The mystery of Tufte’s stem-and-leaf plot
In his books The Visual Display of Quantitative Information (page 140) and Envisioning Information (page 46) Edward Tufte shows a stem-and-leaf plot of volcanos’ heights:
As Tufte says, this plot “constructs the distribution of a variable with numbers themselves”. Numbers to the left of the stem represent thousands feet. To the right, hundreds, for each volcano. For example, 17 | 92 represents two volcanos of heights 17 900 and 17 200 (rounded).
This diagram has confused a lot of designers.
Usually, in a stem-and-leaf plot the values to the right of the stem are ordered. In the Tufte’s example, however, they don’t look so:
13 | 47830
On his own website, Tufte answers a question about this oddity, emphasis mine:
In the late 1960s John Tukey made the stem-and-leaf graphic by hand from an almanac that showed the volcano heights listed probably alphabetically. And so after finding the range of the data, and settling on intervals, John simply wrote down the next signficant digit on the leaves. Nowadays we would ask to the computer to sort the leaves in each bin in order.

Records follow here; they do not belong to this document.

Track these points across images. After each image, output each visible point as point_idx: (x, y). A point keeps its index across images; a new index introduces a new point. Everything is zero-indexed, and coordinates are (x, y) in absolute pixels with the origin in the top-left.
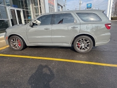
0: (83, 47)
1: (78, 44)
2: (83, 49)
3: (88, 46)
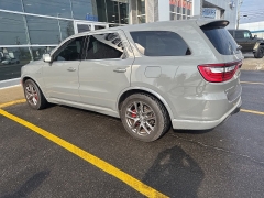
0: (142, 125)
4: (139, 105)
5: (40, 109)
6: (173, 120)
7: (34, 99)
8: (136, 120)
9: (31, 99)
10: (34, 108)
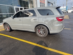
4: (41, 28)
5: (10, 32)
6: (50, 31)
7: (7, 29)
8: (40, 32)
9: (6, 29)
10: (7, 32)
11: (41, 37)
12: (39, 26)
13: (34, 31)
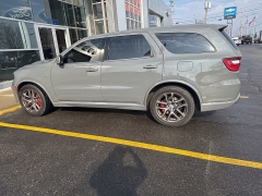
0: (172, 113)
1: (160, 105)
2: (172, 116)
3: (183, 109)
7: (35, 105)
8: (166, 109)
9: (30, 105)
11: (169, 127)
12: (161, 90)
13: (143, 107)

However this answer is doubtful. The order of digits does not look completely random. Notice these descending ranges:
This diagram is also shown in another book, William S. Cleveland’s “The Collected Works of John W. Tukey”, as found by my colleague Vadim Yumadilov:
Here we see the full name of the almanac from which Tukey took his data: The World Almanac, 1966. Even the pages numbers are given. Unfortunately, I wasn’t able to find it online. It’s available for sale on Amazon, but I did not want to buy it, pay for shipping to Russia, wait for a month for it to arrive.
Luckily, I’ve found a couple of these almanacs on sale on Ebay and Abebooks. So I wrote to the sellers and asked them to send me the pictures of the pages 282 and 283. Soon, I got a response from Barbie Berquist:
I have attached 2 pictures of the pages on the volcanoes. I hope they help.
Yes they do.
So in the almanac the volcanos are not, in fact, ordered alphabetically. They are ordered by height, but also grouped by region. Hence the descending ranges in the Tukey’s diagram.
Here are, for instance, the volcanos corresponding to the line 13 | 47830 — in Cameroon, Hawaii, and three in Guamemala:
Mystery solved. But I am still confused by lack of curiosity by Tufte. How could he ignore the oddity twice in the books and then content himself with “probably alphabetically” in the forum?